Do this work in an Rmd file named Week-5-Warmup-XXX.Rmd.1 Rather than typing commands at the console, type them into a chunk and run that chunk in the console. (If you’re not sure what this means, ask! There is a keyboard shortcut that makes it easy.) When the chunk does what you want, compile the Rmd document to HTML. Then move on to the next task and repeat the cycle: compose, get it working, compile to HTML.

You will use four data tables in this exercise:

  1. ZipGeography in the DCF package.
  2. Restaurants which you must load into R.
  3. Cuisines …………. ditto …
  4. ViolationCodes ………ditto …

Read in (2), (3), and (4) with these commands:

load( url( "http://tinyurl.com/m4o4n2b/DCF/ViolationCodes.rda" ) ) 
load( url( "http://tinyurl.com/m4o4n2b/DCF/Cuisines.rda" ) )
load( url( "http://tinyurl.com/m4o4n2b/DCF/Restaurants.rda" ) )

Do this now, before reading on. It will take about 2 minutes for the last one. Then, while you’re waiting, read the rest of this activity. You’ll know it’s working if Restaurants, Cuisines, ViolationCodes show up in your account.

How’s the Food?

Government agencies have increasingly been putting data in publicly accessible places. For example, in India, the http://attendance.gov.in/ website tracks the attendance at work of government employees.2

New York City publishes many datasets, including health inspections of restaurants. That’s what you’re going to work on now.

The data table Restaurants contains information about each health violation. (See the introduction for how to access the data table.) Note that the DBA variable contains the name of the restaurant.3

The data table ViolationCodes contains a description of the different types of violations and whether they are critical. Cuisines gives the meaning for the CUISINECODE variable.

The data table Cuisines details the code for each restaurant’s cuisine type.

You can create a table where the case is “an individual restaurant branch” with this statement:

RR <- Restaurants %>% 
  group_by( PHONE ) %>% 
  filter( row_number(PHONE)==1 )

Get the latitude and longitude of each zip code from ZipGeography. Plot out the location of each restaurant, using the borough for color. Use the aesthetic

position=position_jitter( width=0.02, height=0.02 )

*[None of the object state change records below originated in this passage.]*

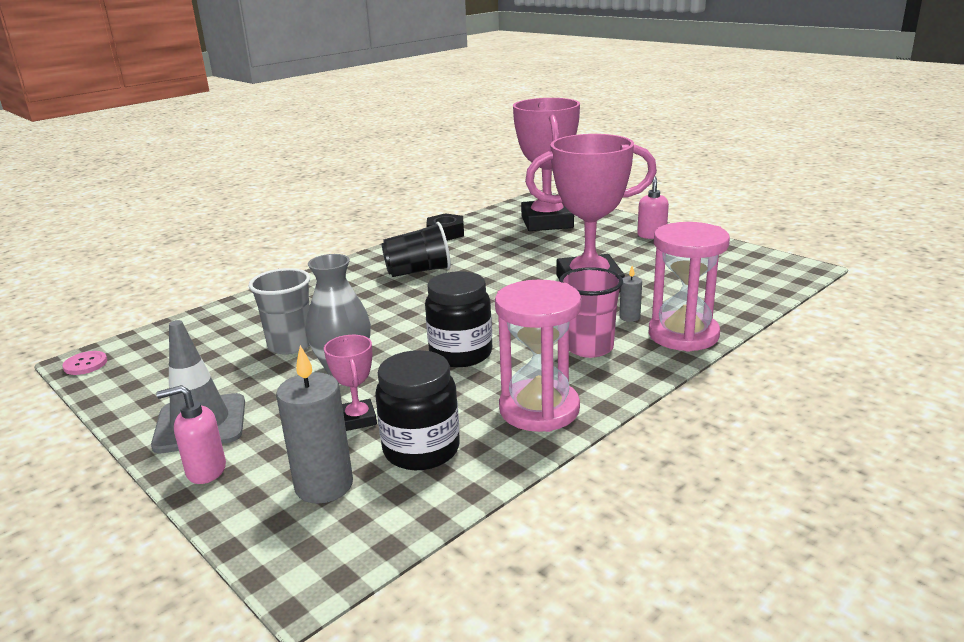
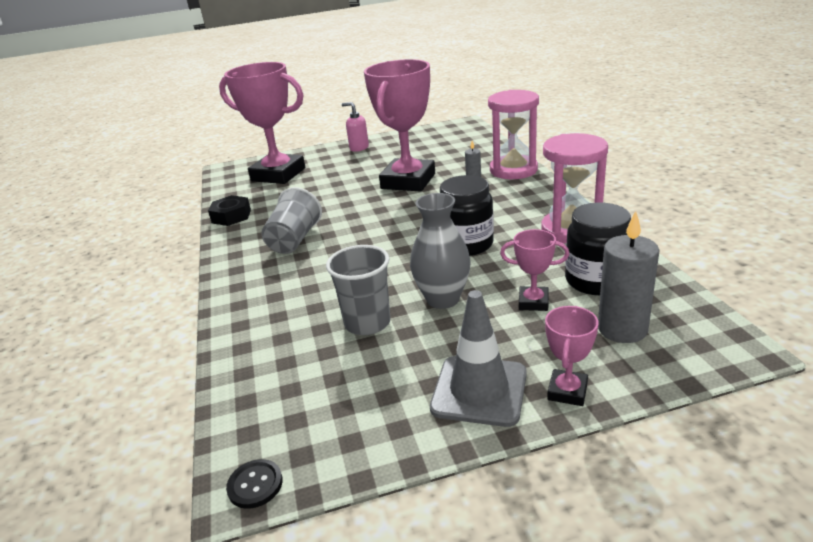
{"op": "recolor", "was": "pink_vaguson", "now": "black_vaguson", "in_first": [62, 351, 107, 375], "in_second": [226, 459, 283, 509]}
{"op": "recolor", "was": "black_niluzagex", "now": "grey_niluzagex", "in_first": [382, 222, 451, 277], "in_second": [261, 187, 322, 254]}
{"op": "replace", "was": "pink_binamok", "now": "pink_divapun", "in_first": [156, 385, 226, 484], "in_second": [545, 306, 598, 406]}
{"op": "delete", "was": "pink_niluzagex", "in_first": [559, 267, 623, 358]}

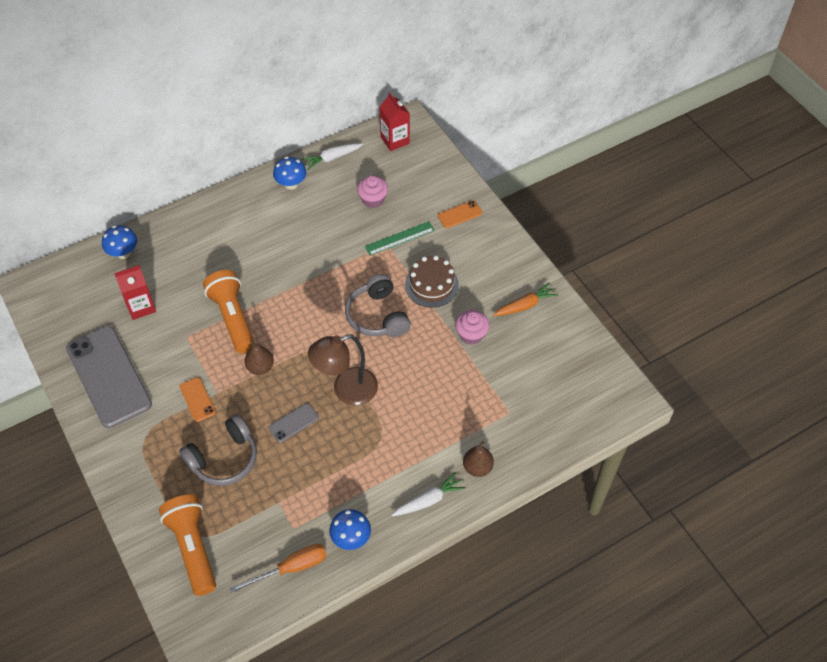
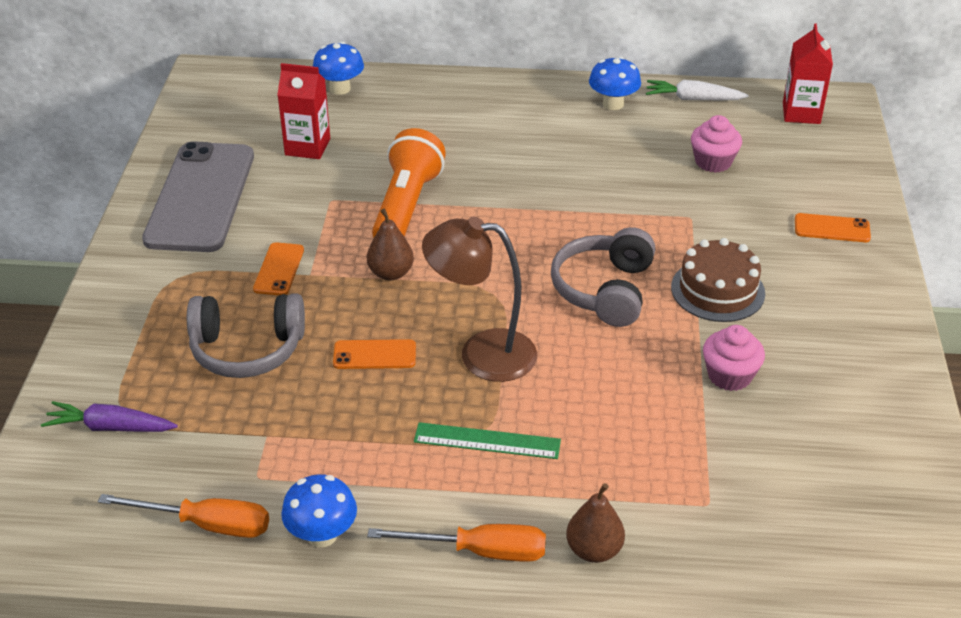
{"op": "replace", "was": "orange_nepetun", "now": "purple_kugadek", "in_first": [159, 495, 216, 596], "in_second": [41, 401, 178, 432]}
{"op": "recolor", "was": "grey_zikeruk", "now": "orange_zikeruk", "in_first": [268, 403, 319, 443], "in_second": [333, 339, 416, 369]}
{"op": "replace", "was": "white_kugadek", "now": "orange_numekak", "in_first": [391, 472, 466, 516], "in_second": [367, 524, 546, 562]}
{"op": "move", "was": "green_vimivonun", "in_first": [365, 221, 435, 256], "in_second": [414, 422, 561, 459]}
{"op": "delete", "was": "orange_kugadek", "in_first": [493, 283, 558, 316]}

to spread out the restaurants a bit. Play with alpha= to get a nice graphic. Which borough corresponds to each borough number?


  1. XXX should be replaced by your personal ID, e.g. your initials.

  2. See this New York Times article.

  3. The data tables are published by the New York City government as a zip file at https://data.cityofnewyork.us/Health/Restaurant-Inspection-Results/4vkw-7nck?